How Hunstein and Tax Code Changes Are Impacting ARM M&A Market

Even the Hunstein ruling out of the Eleventh Circuit Court of Appeals will likely not be able to dampen enthusiasm for investors and others that are interested in merger and acquisition activity in the accounts receivable management industry, noted Michael Lamm of Corporate Advisory Solutions in the latest episode of “ARM M&A Deal Talk.” In fact, changes that are likely coming to the tax code may make it more advantageous for owners looking to sell all or part of their businesses to do so now rather than later, Lamm said.

“If you’re an owner of a company — a debt collection business or law firm or debt buyer — and you’re contemplating selling the business over the next three to five years, and if you could sell it at the capital gains rate that are in the 20s versus paying close to 40% maybe this time next year, it’s a pretty significant jump up in terms of how much you’re paying Uncle Sam at closing versus what you could do beforehand,” Lamm said during the episode. “So I think we’re gonna see a lot of deals being pushed to get done before yearend is my guess, unless there’s some major change, [such as] Congress not making the law change.”
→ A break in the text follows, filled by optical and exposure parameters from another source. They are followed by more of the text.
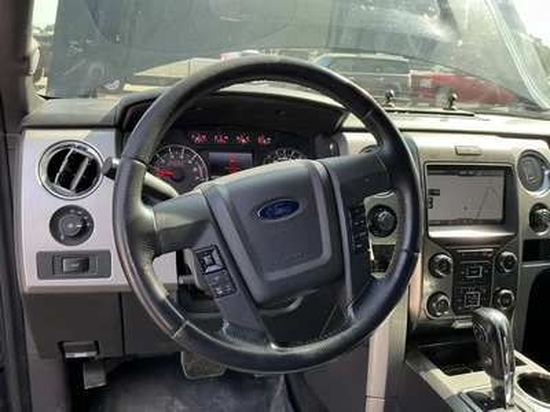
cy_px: 206
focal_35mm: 28
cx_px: 275
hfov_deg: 63.4
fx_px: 445
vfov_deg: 49.7
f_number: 1.8
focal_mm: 3
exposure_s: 1/122
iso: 25
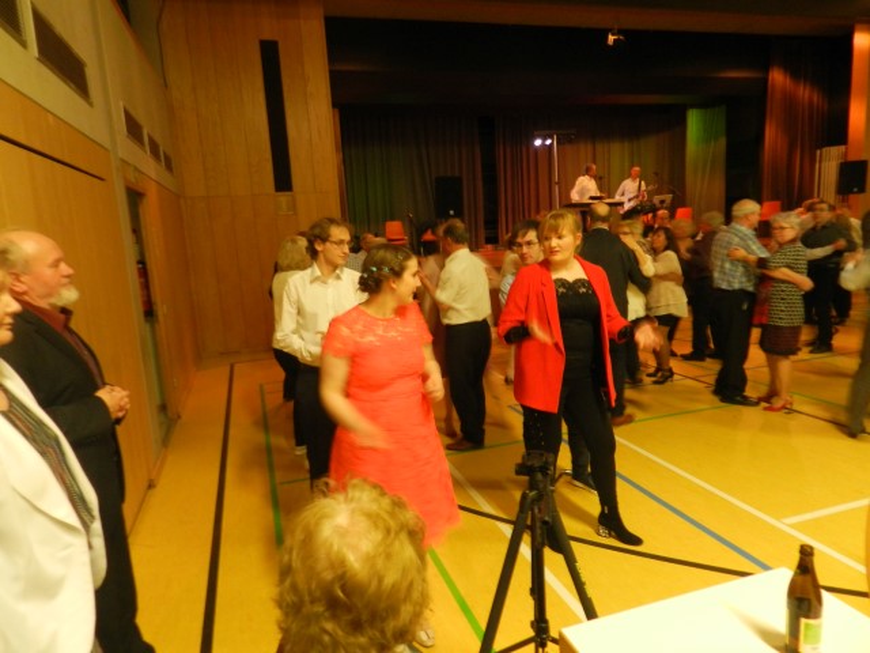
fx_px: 578
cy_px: 326
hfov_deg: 73.9
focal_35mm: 23
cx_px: 435
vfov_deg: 58.9
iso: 400
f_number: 3.4
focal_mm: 4
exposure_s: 1/8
Lamm said his office has been fielding calls from companies looking to buy or invest in letter vendors in response to the Hunstein ruling out of the Eleventh Circuit, and Lamm said they are advising companies not to make any rash decisions. “This has got to just simmer down for a little bit,” Lamm said. “The world isn’t ending, collections isn’t going to cease, there’s still going to be a process. Let’s just wait a little bit and see how things progress on the legal front, and that’s what we’ve been urging people to do is not go out and start buying print mail equipment or buying a letter vendor.”

EDITOR’S NOTE: Have you checked out’s Hunstein Resource Guide? It includes recordings of all Hunstein-related webinars and a list of all the copycat lawsuits that have been filed across the country.

If there is one constant in the ARM industry, it’s change. And even though there may be some scary changes on the horizon, the industry has always adapted and evolved, Lamm said. “I’ve been doing M&A and valuation work in this industry for close to 20 years now, and literally I’m just never surprised anymore with the things that are happening,” he said.